Calculator
Example Data Table
| Case | Mass | Radius | Speed | Formula | Force |
|---|---|---|---|---|---|
| Small rotating object | 2 kg | 0.8 m | 6 m/s | F = mv²/r | 90 N |
| Vehicle on curve | 1200 kg | 50 m | 15 m/s | F = mv²/r | 5400 N |
| Lab turntable | 0.5 kg | 0.25 m | 4 rad/s | F = mω²r | 2 N |
Formula Used
The main centripetal force formula is:
F = m × v² / r
Here, F is centripetal force, m is mass, v is linear speed, and r is radius.
Angular form:
F = m × ω² × r
Distance around a circular path:
d = v × t or d = 2πr × revolutions
Other useful relations are v = ωr, a = v²/r, T = 2π/ω, and f = 1/T.
How to Use This Calculator
- Select the calculation mode that matches your unknown value.
- Enter the known values in the available fields.
- Choose the correct unit beside each value.
- Leave unused fields blank.
- Press the calculate button.
- Read the result table above the form.
- Use the CSV or PDF button to save the result.

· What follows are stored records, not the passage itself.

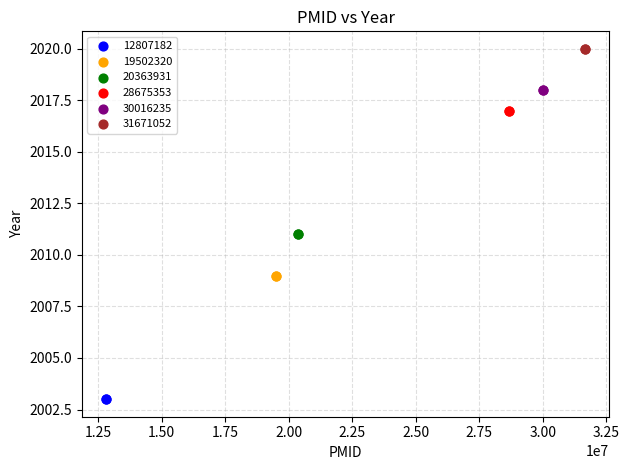

What are all the series names shown in the legend?

12807182, 19502320, 20363931, 28675353, 30016235, 31671052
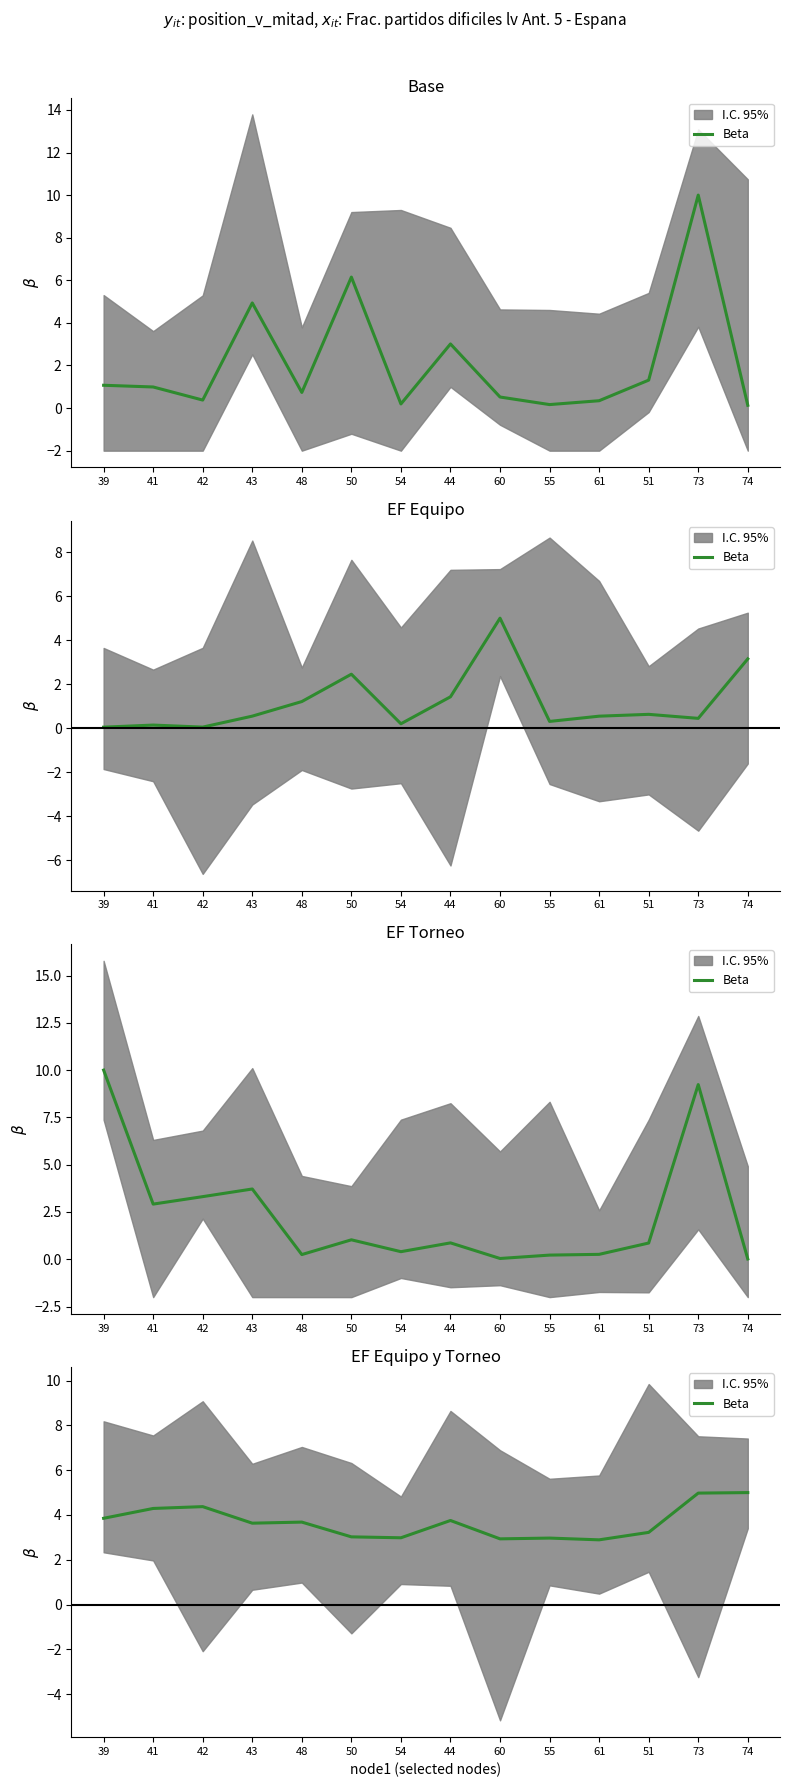

What is the change in value from 50 to 74?

+2.0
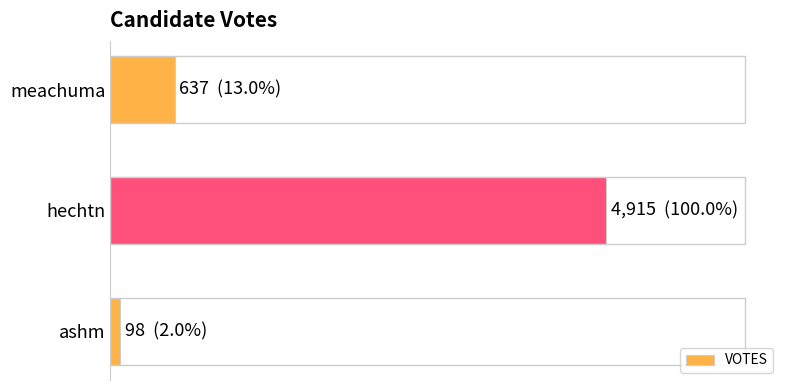

At which category does the chart reach its peak across all series?

hechtn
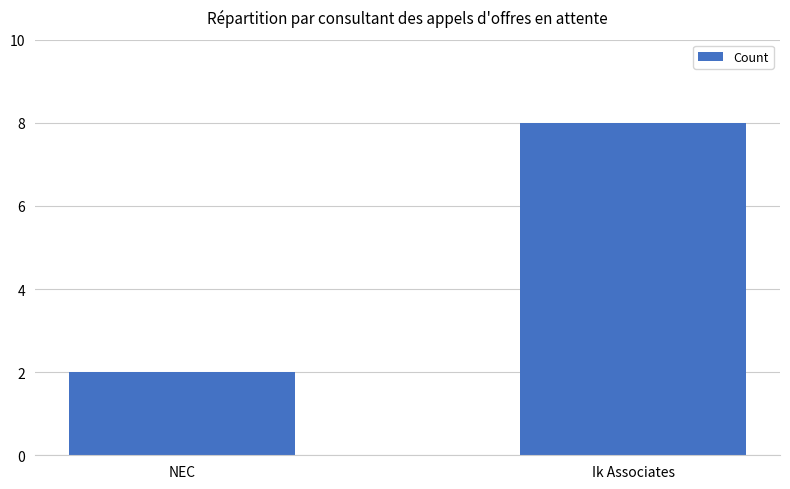

What is the difference between the values at Ik Associates and NEC?

6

Understanding centripetal motion
Centripetal force acts toward the center of a circular path. It does not point along the path. It changes direction, not necessarily speed. A car turning on a curve, a stone on a string, and a satellite in orbit all need inward force. Without that inward pull, the object moves in a straight line.
Why distance matters
Distance in circular motion can mean two useful values. The radius is the distance from the center. The path distance is the length traveled around the circle. Both values affect the answer. A larger radius lowers required force when speed stays fixed. A longer travel time increases path distance when speed stays fixed.
Speed, radius, and force
The main relation is simple. Force grows with mass. Force also grows with the square of speed. So doubling speed makes force four times larger. Radius works the other way. A wider turn needs less inward acceleration at the same speed. This is why sharp turns feel stronger than wide turns.
Angular motion option
Some problems use angular speed instead of linear speed. Angular speed tells how fast the angle changes. The calculator converts revolutions per minute, degrees per second, and radians per second. It then finds linear speed using radius. This helps with rotating wheels, centrifuges, motors, and lab turntables.
Practical interpretation
Use the result as a model. Real systems may include friction, banking angle, air drag, tension limits, or measurement error. For classroom work, show the chosen formula and units. For lab work, record each input and compare trials. Small unit mistakes can create very large force errors.
Good calculation habits
Start with SI units when possible. Check that mass is positive. Check that radius is not zero. Use enough significant digits for intermediate steps. Round only the final answer. If the result seems too large, inspect speed first. Speed has the strongest effect because it is squared.
Using the results
The calculator also reports acceleration, period, frequency, circumference, and revolutions when enough data is available. These extra values help you check the physical picture. They also show whether a selected speed or radius is realistic for a safe turn or rotating device in practice before building or testing equipment safely.
FAQs
What is centripetal force?
Centripetal force is the inward force that keeps an object moving in a circular path. It always points toward the center of the circle.
What does radius mean here?
Radius means the distance from the center of rotation to the moving object. It is not the total distance traveled around the circle.
Can this calculator find distance traveled?
Yes. It can find path distance from speed and time. It can also find distance from radius and revolutions.
Which units should I use?
You may enter common units. The calculator converts them to SI units before solving. Final core results are shown in SI units.
Why does speed affect force so much?
Speed is squared in the formula. If speed doubles, required centripetal force becomes four times larger when mass and radius stay the same.
Can angular speed be used instead of linear speed?
Yes. Use angular speed when the problem gives rotation rate. The calculator converts it into linear speed using the radius.
Is centripetal force a separate kind of force?
No. It is a role played by another force. Tension, friction, gravity, or a normal force can provide centripetal force.
Why is my result very large?
Check your speed and radius units first. A small radius or high speed can greatly increase centripetal force.